I still find it curious that when only HTML links are spidered by PhpDig, files are found when there is no HTML-link pointing to it. Previous I used search services like Atomz and Freefind (but they became too limited for my rapidly expanding site); they just spidered the links and nothing else.

rayvd

10-08-2003, 10:37 AM

I'm no phpDig expert (yet!), but I find it highly unlikely that phpDig is reading the remote filesystem. It should ONLY be able to find files (.html, .php or whatever) that are explicitly linked to by a visible index page. This could include a subdirectory that doesn't have an index page, but your webserver has directory listing enabled...

You must have a link somewhere that is pointing to these a, b, c.html files. I can't understand how phpDig would find them otherwise... I don't think it has a module for hacking into servers and reading filesystems :)

Gecko

10-09-2003, 10:16 PM

Originally posted by rayvd
I'm no phpDig expert (yet!), but I find it highly unlikely that phpDig is reading the remote filesystem. It should ONLY be able to find files (.html, .php or whatever) that are explicitly linked to by a visible index page. This could include a subdirectory that doesn't have an index page, but your webserver has directory listing enabled...

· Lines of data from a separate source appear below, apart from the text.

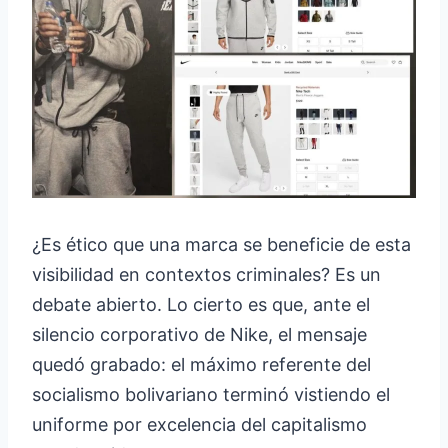
¿Es ético que una marca se beneficie de esta
visibilidad en contextos criminales? Es un
debate abierto. Lo cierto es que, ante el
silencio corporativo de Nike, el mensaje
quedó grabado: el máximo referente del
socialismo bolivariano terminó vistiendo el
uniforme por excelencia del capitalismo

I guess that must be it. It only happens in subdirs where no index page is present and where the spider is sent to a html page from at least one link.
Yesterday I put up a little experiment and put a dummy file in one of those subdirs, built up a new index, and ...... it appeared in the index. Next thing I will try is just upload a blank index page, perhaps that will do. Or does anyone know how to disable directory listing when no index file is present?

Charter

10-11-2003, 04:35 AM

Hi. Perhaps make a .htaccess file with the following line

Options -Indexes

and stick the file in the directory to prevent directory listings when no index page is present.